THE REQUEST: Rewrite every line of the records below as a numbered list, leaving out any blank lines.

GIVEN RECORDS:
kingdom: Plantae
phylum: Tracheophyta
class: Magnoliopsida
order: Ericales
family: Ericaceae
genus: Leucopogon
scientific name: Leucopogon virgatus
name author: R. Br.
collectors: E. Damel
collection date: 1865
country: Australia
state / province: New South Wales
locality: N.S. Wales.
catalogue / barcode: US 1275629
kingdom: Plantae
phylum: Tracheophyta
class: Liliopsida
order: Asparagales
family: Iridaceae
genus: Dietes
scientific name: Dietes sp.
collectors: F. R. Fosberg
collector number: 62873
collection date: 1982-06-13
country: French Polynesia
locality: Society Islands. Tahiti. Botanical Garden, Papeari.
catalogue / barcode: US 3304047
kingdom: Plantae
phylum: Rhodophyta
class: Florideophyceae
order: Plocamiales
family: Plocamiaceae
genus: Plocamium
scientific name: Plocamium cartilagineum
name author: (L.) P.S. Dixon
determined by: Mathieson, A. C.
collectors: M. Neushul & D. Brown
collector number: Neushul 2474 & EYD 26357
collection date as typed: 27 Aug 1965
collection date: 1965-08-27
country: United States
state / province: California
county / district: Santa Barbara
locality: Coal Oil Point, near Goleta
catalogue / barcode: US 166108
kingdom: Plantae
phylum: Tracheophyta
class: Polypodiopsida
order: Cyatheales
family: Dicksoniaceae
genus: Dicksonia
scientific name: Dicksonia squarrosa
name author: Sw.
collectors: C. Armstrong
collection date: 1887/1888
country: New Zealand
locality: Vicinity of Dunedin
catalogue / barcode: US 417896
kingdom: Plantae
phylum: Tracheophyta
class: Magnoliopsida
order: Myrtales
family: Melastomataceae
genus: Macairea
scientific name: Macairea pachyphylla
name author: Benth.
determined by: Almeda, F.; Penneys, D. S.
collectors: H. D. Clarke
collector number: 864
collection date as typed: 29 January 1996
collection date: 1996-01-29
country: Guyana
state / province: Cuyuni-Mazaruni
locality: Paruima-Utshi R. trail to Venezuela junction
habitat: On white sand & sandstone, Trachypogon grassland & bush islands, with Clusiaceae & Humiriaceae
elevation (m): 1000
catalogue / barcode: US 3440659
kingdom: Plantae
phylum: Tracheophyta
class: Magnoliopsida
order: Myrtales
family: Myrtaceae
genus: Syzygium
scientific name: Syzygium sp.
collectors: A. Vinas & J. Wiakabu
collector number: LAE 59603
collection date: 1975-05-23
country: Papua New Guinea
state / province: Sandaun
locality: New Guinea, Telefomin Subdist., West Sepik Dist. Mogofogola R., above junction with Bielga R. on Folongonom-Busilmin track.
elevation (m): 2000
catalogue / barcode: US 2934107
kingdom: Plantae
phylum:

SOLUTION TO THIS EXERCISE:
1. kingdom: Plantae
2. phylum: Tracheophyta
3. class: Magnoliopsida
4. order: Ericales
5. family: Ericaceae
6. genus: Leucopogon
7. scientific name: Leucopogon virgatus
8. name author: R. Br.
9. collectors: E. Damel
10. collection date: 1865
11. country: Australia
12. state / province: New South Wales
13. locality: N.S. Wales.
14. catalogue / barcode: US 1275629
15. kingdom: Plantae
16. phylum: Tracheophyta
17. class: Liliopsida
18. order: Asparagales
19. family: Iridaceae
20. genus: Dietes
21. scientific name: Dietes sp.
22. collectors: F. R. Fosberg
23. collector number: 62873
24. collection date: 1982-06-13
25. country: French Polynesia
26. locality: Society Islands. Tahiti. Botanical Garden, Papeari.
27. catalogue / barcode: US 3304047
28. kingdom: Plantae
29. phylum: Rhodophyta
30. class: Florideophyceae
31. order: Plocamiales
32. family: Plocamiaceae
33. genus: Plocamium
34. scientific name: Plocamium cartilagineum
35. name author: (L.) P.S. Dixon
36. determined by: Mathieson, A. C.
37. collectors: M. Neushul & D. Brown
38. collector number: Neushul 2474 & EYD 26357
39. collection date as typed: 27 Aug 1965
40. collection date: 1965-08-27
41. country: United States
42. state / province: California
43. county / district: Santa Barbara
44. locality: Coal Oil Point, near Goleta
45. catalogue / barcode: US 166108
46. kingdom: Plantae
47. phylum: Tracheophyta
48. class: Polypodiopsida
49. order: Cyatheales
50. family: Dicksoniaceae
51. genus: Dicksonia
52. scientific name: Dicksonia squarrosa
53. name author: Sw.
54. collectors: C. Armstrong
55. collection date: 1887/1888
56. country: New Zealand
57. locality: Vicinity of Dunedin
58. catalogue / barcode: US 417896
59. kingdom: Plantae
60. phylum: Tracheophyta
61. class: Magnoliopsida
62. order: Myrtales
63. family: Melastomataceae
64. genus: Macairea
65. scientific name: Macairea pachyphylla
66. name author: Benth.
67. determined by: Almeda, F.; Penneys, D. S.
68. collectors: H. D. Clarke
69. collector number: 864
70. collection date as typed: 29 January 1996
71. collection date: 1996-01-29
72. country: Guyana
73. state / province: Cuyuni-Mazaruni
74. locality: Paruima-Utshi R. trail to Venezuela junction
75. habitat: On white sand & sandstone, Trachypogon grassland & bush islands, with Clusiaceae & Humiriaceae
76. elevation (m): 1000
77. catalogue / barcode: US 3440659
78. kingdom: Plantae
79. phylum: Tracheophyta
80. class: Magnoliopsida
81. order: Myrtales
82. family: Myrtaceae
83. genus: Syzygium
84. scientific name: Syzygium sp.
85. collectors: A. Vinas & J. Wiakabu
86. collector number: LAE 59603
87. collection date: 1975-05-23
88. country: Papua New Guinea
89. state / province: Sandaun
90. locality: New Guinea, Telefomin Subdist., West Sepik Dist. Mogofogola R., above junction with Bielga R. on Folongonom-Busilmin track.
91. elevation (m): 2000
92. catalogue / barcode: US 2934107
93. kingdom: Plantae
94. phylum:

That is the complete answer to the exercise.